La prière du soir a été marquée par la présence de nombreuses personnalités de toutes les Églises et institutions du pays. Aux côtés du cardinal Errázuriz, archevêque de Santiago, et d’autres évêques du pays, sont aussi venus prier avec nous les responsables des diverses Églises de Santiago, ainsi que des maires et des ministres.
Demain sera encore un jour de fête et, nous le croyons, de vraie fête : là où la joie se nourrit aux sources du pardon.
Samedi 11 décembre
Au moment où il semble que les jeunes se sont habitués au rythme de la prière, aux chants en mapundungún (langue mapuche), au silence, aux repas frugaux et aux incalculables (déjà calculables !) retards, la rencontre touche à sa fin.
Cependant, ce dernier jour complet de la rencontre nous a réservé une surprise supplémentaire. Comme lors de chaque étape du pèlerinage de confiance, un moment a été prévu pour échanger entre jeunes venus du même pays, pour chercher dès maintenant comment continuer ce pèlerinage de retour chez soi.

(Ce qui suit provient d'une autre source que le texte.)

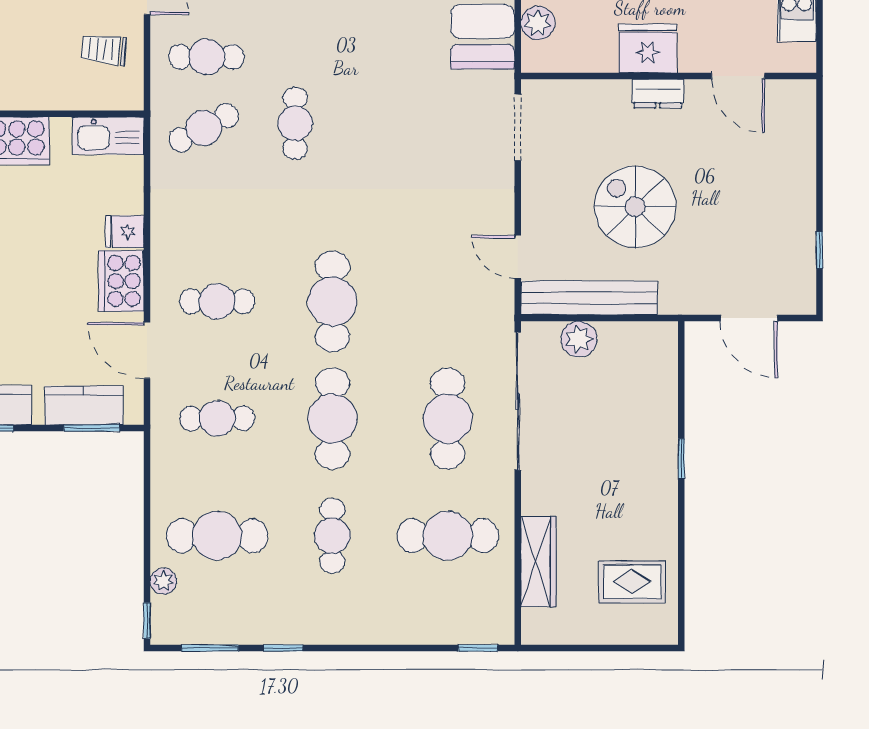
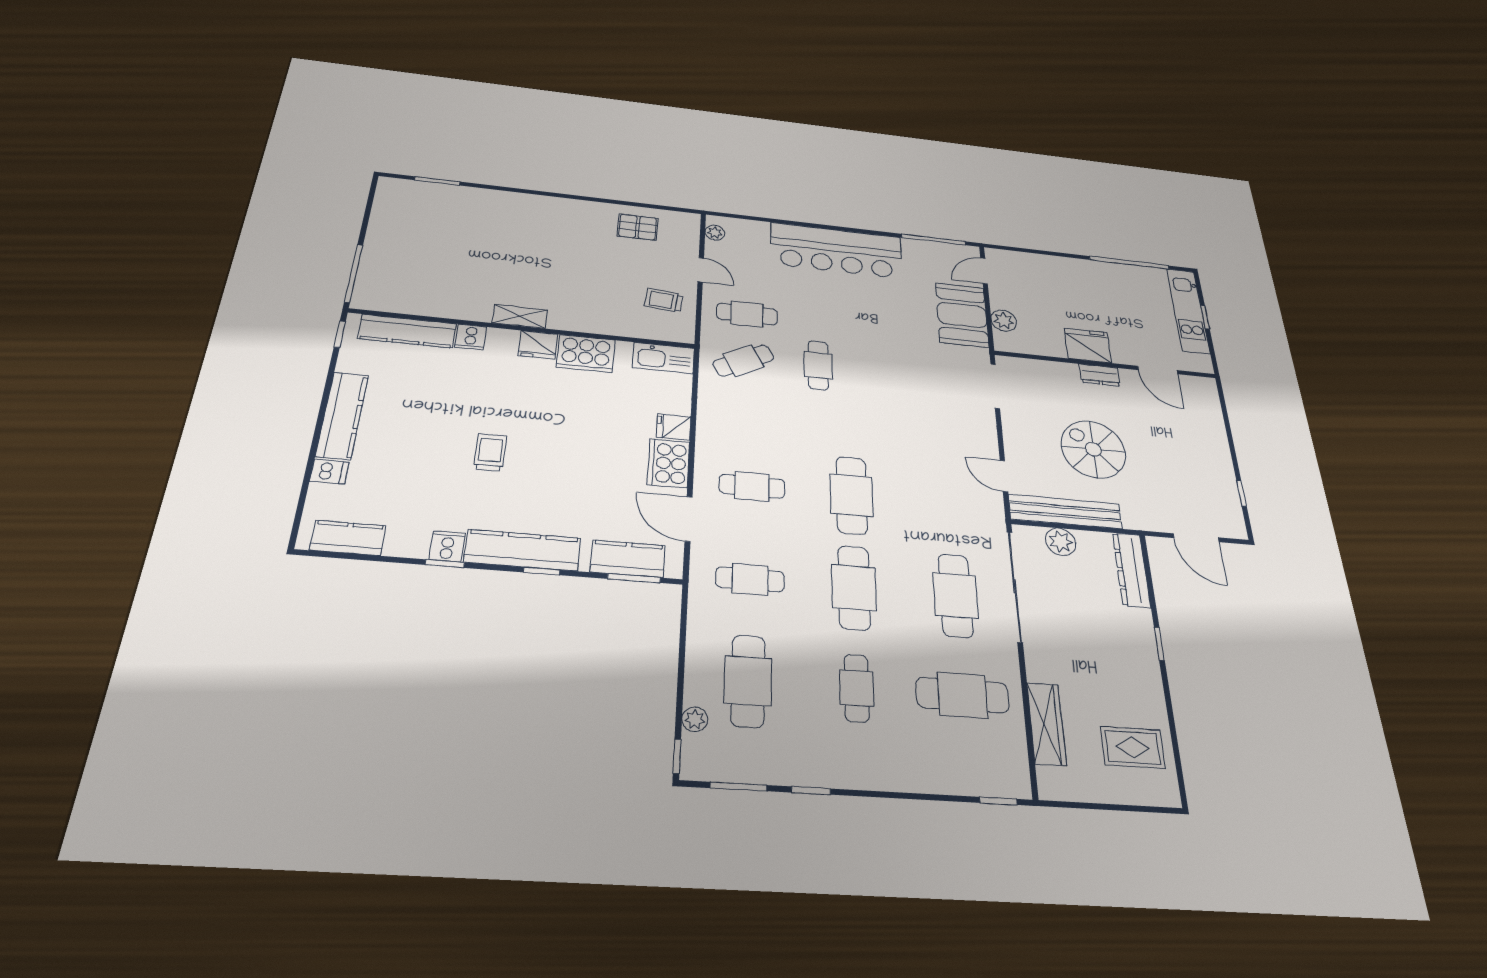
dresser: (661, 368) -> (1131, 570), added
cafe table: (217, 536) -> (748, 681), turned 90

En plus du climat de joie et de réflexion profonde qui a été le dénominateur commun de chacune de ces rencontres, la délégation bolivienne, forte de ses 400 jeunes, a décidé de rendre aux jeunes Chiliens le beau geste dont ils avaient eux-mêmes bénéficié voici trois ans lors de la rencontre de Cochabamba : les Boliviens se sont rendus vers le lieu de la rencontre chilienne, sous la grande tente de prière, et ont entouré d’une accolade géante les plus de deux mille Chiliens réunis à ce moment-là. « Ubi caritas et amor Deus ibi est » fut la réponse spontanée de cette masse de jeunes qui savent que plus les liens de paix et de fraternité coûtent d’efforts, plus ils sont vrais et durables.
Un poème lu par une enfant bolivienne de Potosi conclut ce moment, il disait ce que fut la rencontre : une rencontre avec soi-même et avec Dieu qui nous permet d’aller vers les frères tels qu’ils sont, dans la simplicité.
Lors de la prière du soir, le cardinal Errázuriz et frère Alois ont encouragé les jeunes de retour chez eux à planter des racines profondes à partir des expériences vécues ces jours. Frère Alois :
« La foi se présente aujourd’hui davantage comme un risque, le risque de la confiance. Pour prendre ce risque, nous n’avons pas trop de toutes nos capacités humaines, celles du cœur autant que celles de la raison.
Même en étant croyants, nous ne cherchons pas toujours assez à approfondir notre foi. Il arrive qu’un écart se creuse entre les connaissances dans le domaine de la foi et celles qui ont été acquises dans les autres domaines. Une foi qui en reste à des expressions apprises pendant l’enfance fait difficilement face aux questionnements de l’âge adulte.
La recherche d’une communion personnelle avec Dieu est alors d’autant plus importante. Comment y pénétrer davantage ? Comment y nourrir notre espérance ?
Même si nous comprenons peu de chose de l’Évangile, nous pouvons chercher à en saisir davantage à partir d’une parole que nous essayons de mettre en pratique. Tous, nous pouvons nous demander : quelle est pour moi la parole de l’Évangile qui me touche et que je voudrais mettre en pratique aujourd’hui même et dans le temps qui vient ? »
Demain, aucune cérémonie spectaculaire de clôture ne nous attend, mais seulement la célébration de la fête du Christ ressuscité au milieu de nous, poursuivie dans les communautés d’accueil.
Dimanche 12 décembre
Il y a un climat rare : une joie sereine a envahi chacune des paroisses d’accueil. Pendant les célébrations du dimanche auxquelles ont participé ensemble les pèlerins et les familles qui les recevaient, se sont multipliés les signes et les paroles pour tenter de présenter à Dieu ce qui a été vécu.
Ni euphorie, ni larmes exagérées, ni promesses irréalisables … mais seulement deux certitudes : Dieu nous attend à la maison pour poursuivre ce pèlerinage, pour continuer à semer la confiance, et une infinie reconnaissance.